Baphomet (/ˈbæfmɛt/; from Medieval Latin Baphometh, Baffometi, Occitan Bafometz) is a term originally used to describe an idol or other deity that the Knights Templar were accused of worshipping and that subsequently was incorporated into disparate occult and mystical traditions. It appeared as a term for a pagan idol in trial transcripts of the Inquisition of the Knights Templar in the early 14th century. The name first came into popular English usage in the 19th century, with debate and speculation on the reasons for the suppression of the Templars.

Since 1856, the name Baphomet has been associated with a "Sabbatic Goat" image drawn by Eliphas Levi which contains binary elements representing the "sum total of the universe" (e.g. male and female, good and evil, etc.).

The name Baphomet appeared in July 1098 in a letter by the crusader Anselm of Ribemont:

Sequenti die aurora apparente, altis vocibus Baphometh invocaverunt; et nos Deum nostrum in cordibus nostris deprecantes, impetum facientes in eos, de muris civitatis omnes expulimus.

As the next day dawned, they called loudly upon Baphometh; and we prayed silently in our hearts to God, then we attacked and forced all of them outside the city walls.

A chronicler of the First Crusade, Raymond of Aguilers, called the mosques Bafumarias.

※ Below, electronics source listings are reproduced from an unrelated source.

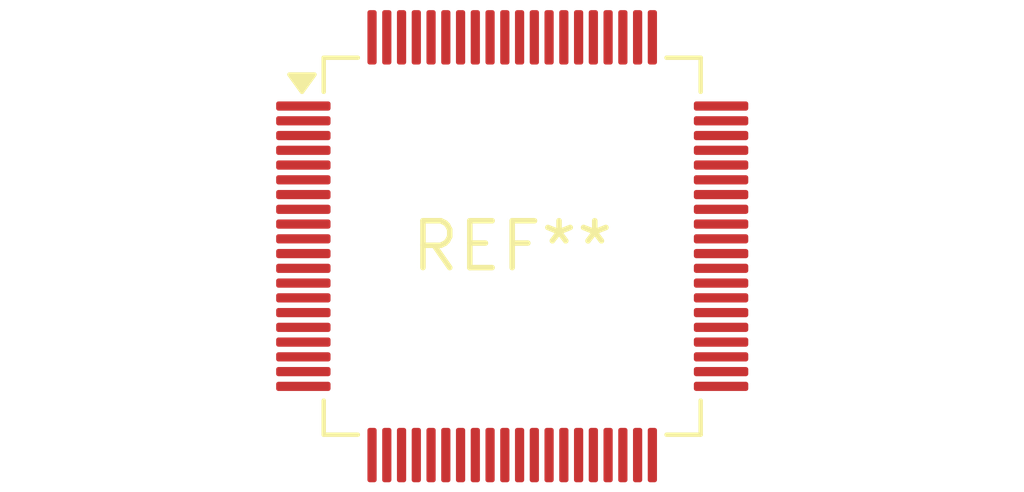
<source format=kicad_pcb>
(kicad_pcb (version 20240108) (generator pcbnew)

  (general
    (thickness 1.6)
  )

  (paper "A4")
  (layers
    (0 "F.Cu" signal)
    (31 "B.Cu" signal)
    (32 "B.Adhes" user "B.Adhesive")
    (33 "F.Adhes" user "F.Adhesive")
    (34 "B.Paste" user)
    (35 "F.Paste" user)
    (36 "B.SilkS" user "B.Silkscreen")
    (37 "F.SilkS" user "F.Silkscreen")
    (38 "B.Mask" user)
    (39 "F.Mask" user)
    (40 "Dwgs.User" user "User.Drawings")
    (41 "Cmts.User" user "User.Comments")
    (42 "Eco1.User" user "User.Eco1")
    (43 "Eco2.User" user "User.Eco2")
    (44 "Edge.Cuts" user)
    (45 "Margin" user)
    (46 "B.CrtYd" user "B.Courtyard")
    (47 "F.CrtYd" user "F.Courtyard")
    (48 "B.Fab" user)
    (49 "F.Fab" user)
    (50 "User.1" user)
    (51 "User.2" user)
    (52 "User.3" user)
    (53 "User.4" user)
    (54 "User.5" user)
    (55 "User.6" user)
    (56 "User.7" user)
    (57 "User.8" user)
    (58 "User.9" user)
  )

  (setup
    (pad_to_mask_clearance 0)
    (pcbplotparams
      (layerselection 0x00010fc_ffffffff)
      (plot_on_all_layers_selection 0x0000000_00000000)
      (disableapertmacros false)
      (usegerberextensions false)
      (usegerberattributes false)
      (usegerberadvancedattributes false)
      (creategerberjobfile false)
      (dashed_line_dash_ratio 12.000000)
      (dashed_line_gap_ratio 3.000000)
      (svgprecision 4)
      (plotframeref false)
      (viasonmask false)
      (mode 1)
      (useauxorigin false)
      (hpglpennumber 1)
      (hpglpenspeed 20)
      (hpglpendiameter 15.000000)
      (dxfpolygonmode false)
      (dxfimperialunits false)
      (dxfusepcbnewfont false)
      (psnegative false)
      (psa4output false)
      (plotreference false)
      (plotvalue false)
      (plotinvisibletext false)
      (sketchpadsonfab false)
      (subtractmaskfromsilk false)
      (outputformat 1)
      (mirror false)
      (drillshape 1)
      (scaleselection 1)
      (outputdirectory "")
    )
  )

  (net 0 "")

  (footprint "LQFP-80_10x10mm_P0.4mm" (layer "F.Cu") (at 0 0))

)

</source>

The name Bafometz later appeared around 1195 in the Occitan poems "Senhors, per los nostres peccatz" by the troubadour Gavaudan. Around 1250 a poem bewailing the defeat of the Seventh Crusade by Austorc d'Aorlhac refers to Bafomet.De Bafomet is also the title of one of four surviving chapters of an Occitan translation of Ramon Llull's earliest known work, the Libre de la doctrina pueril, "book on the instruction of children".